_Exercise description_: List every line in the entries below that contains the string "series", matching case exactly.

_Task material_:
______________________________

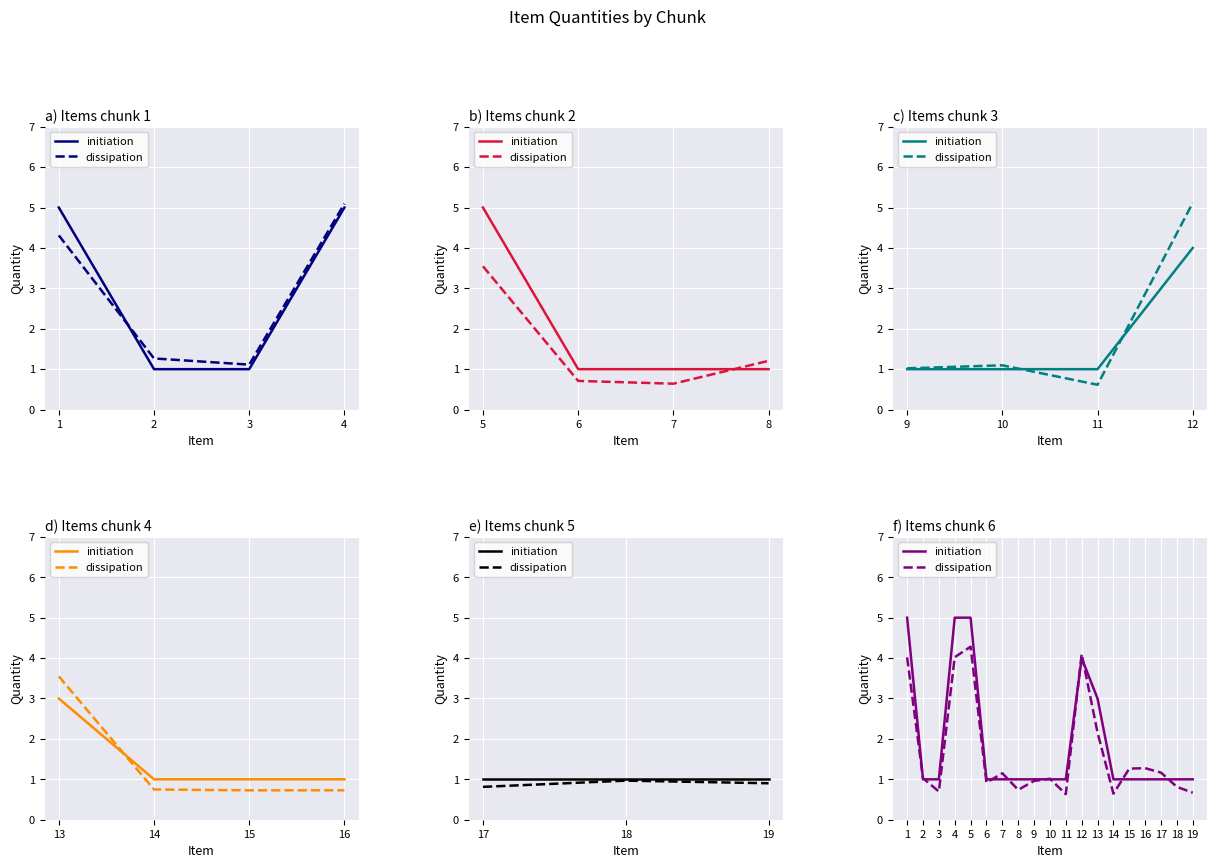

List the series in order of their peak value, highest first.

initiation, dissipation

______________________________

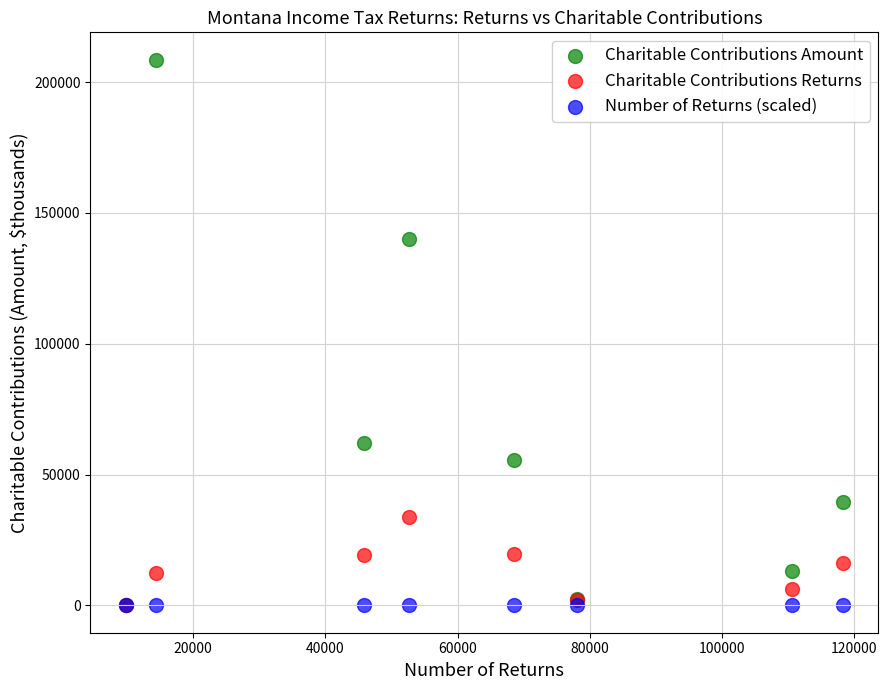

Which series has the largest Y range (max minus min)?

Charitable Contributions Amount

______________________________

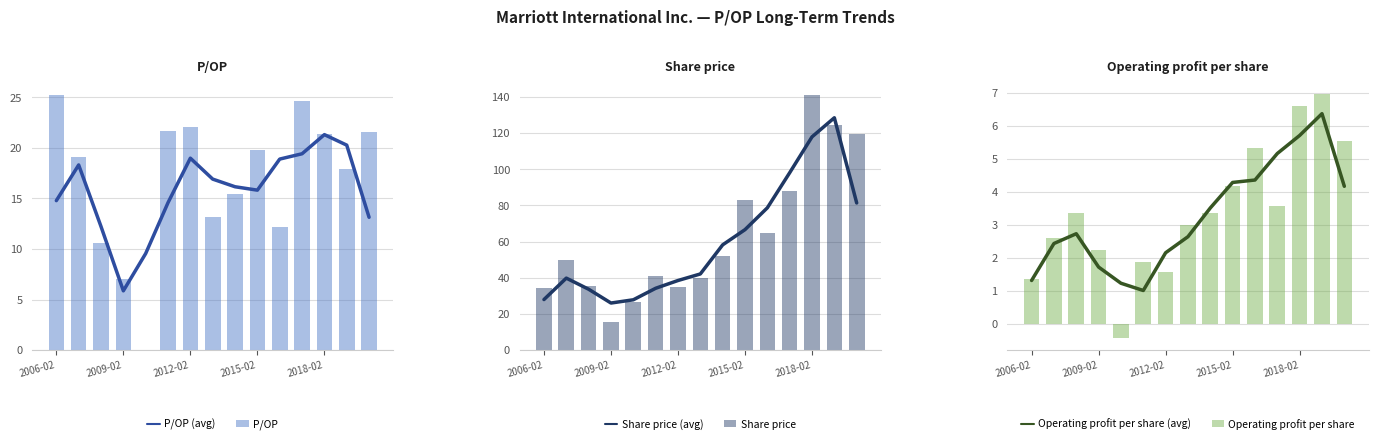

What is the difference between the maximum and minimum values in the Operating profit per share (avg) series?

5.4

______________________________

_Expected answer_:
List the series in order of their peak value, highest first.
Which series has the largest Y range (max minus min)?
What is the difference between the maximum and minimum values in the Operating profit per share (avg) series?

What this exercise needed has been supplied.